Question

Aniline has high boiling point and high vapor pressure at $100{}^{0}C$ and is insoluble in water. Aniline is therefore separated by:
a.) Simple distillation
b.) Vacuum distillation
c.) Steam distillation
d.) Distillation under reduced pressure

Answer 1

Hint: Here we are having the mixture of aniline with water. Aniline’s boiling point is $184{}^{0}C$ and water’s boiling point is $100{}^{0}C$. As there is a large difference in boiling point that’s why distillation method will be used, also water and aniline are insoluble in each-other so steam distillation will be an effective method to separate them.

Complete Solution :
Simple distillation: This method is used to separate solvent from its solution when a solute of much higher boiling point than solvent is dissolved in it.

- Vacuum distillation: Vacuum distillation is the process of lowering the pressure in the column above the solvent to less than the vapor pressure of the mixture, creating a vacuum, and causing the elements with lower vapor pressures to evaporate off. It is used when the boiling point of the compound (or the solvent) is too high, in order to distill the compound (or the solvent off) without significant decomposition and also to save energy.

- Steam distillation: In steam distillation, the immiscible mixture is heated to boiling, causing the distillation of water.
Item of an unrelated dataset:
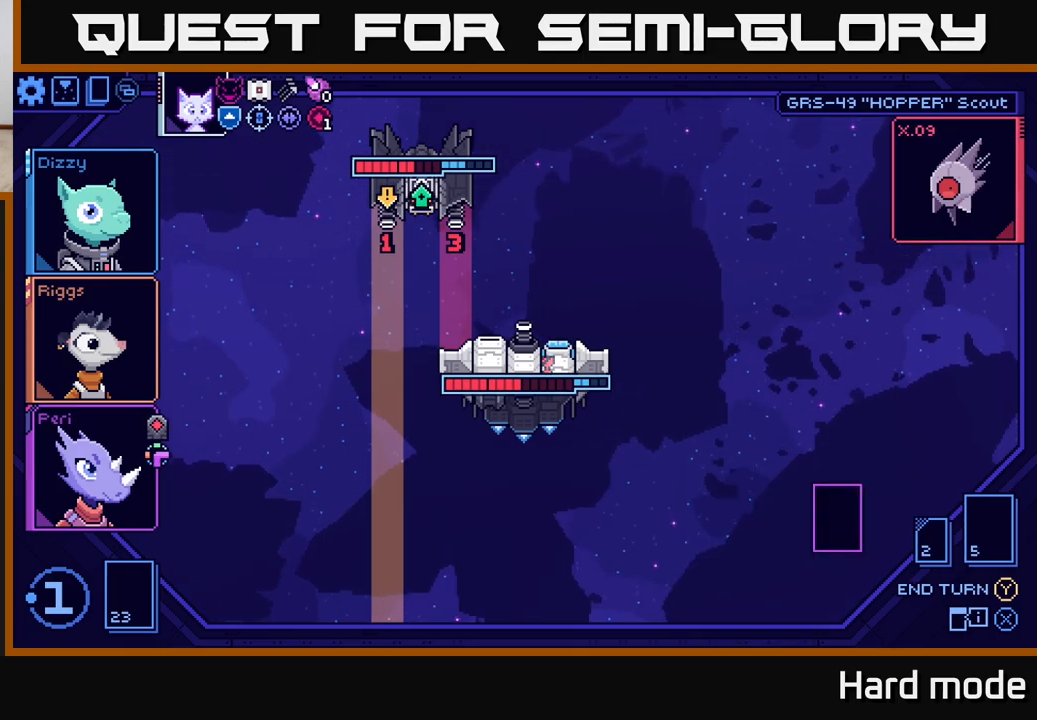
{"buttons": [], "left_stick": "center", "right_stick": "center", "events": []}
This method is generally used when a compound immiscible with water has a very higher boiling point than water. This means that on heating water evaporates first and steam travels upwards to a condenser, which then condenses the steam to water so that it can be collected.
So to separate Aniline-water mixture steam distillation is the proper method.
So, the correct answer is “Option C”.

Additional Information:
For an immiscible mixture, boiling occurs at a much lower temperature than the boiling points of the individual components. As each individual component contributes independently, less heat is required to increase the total vapor pressure to the atmospheric pressure.

Note: In an immiscible mixture, where the components form a heterogeneous mixture, the vapor pressures of each component contribute independently to the total vapor pressure. Thus, the total vapor pressure is equal to the sum of the individual pure vapor pressures. In an immiscible mixture composed of two liquids, the total pressure is defined as the vapor pressure of the first liquid plus the vapor pressure of the second liquid.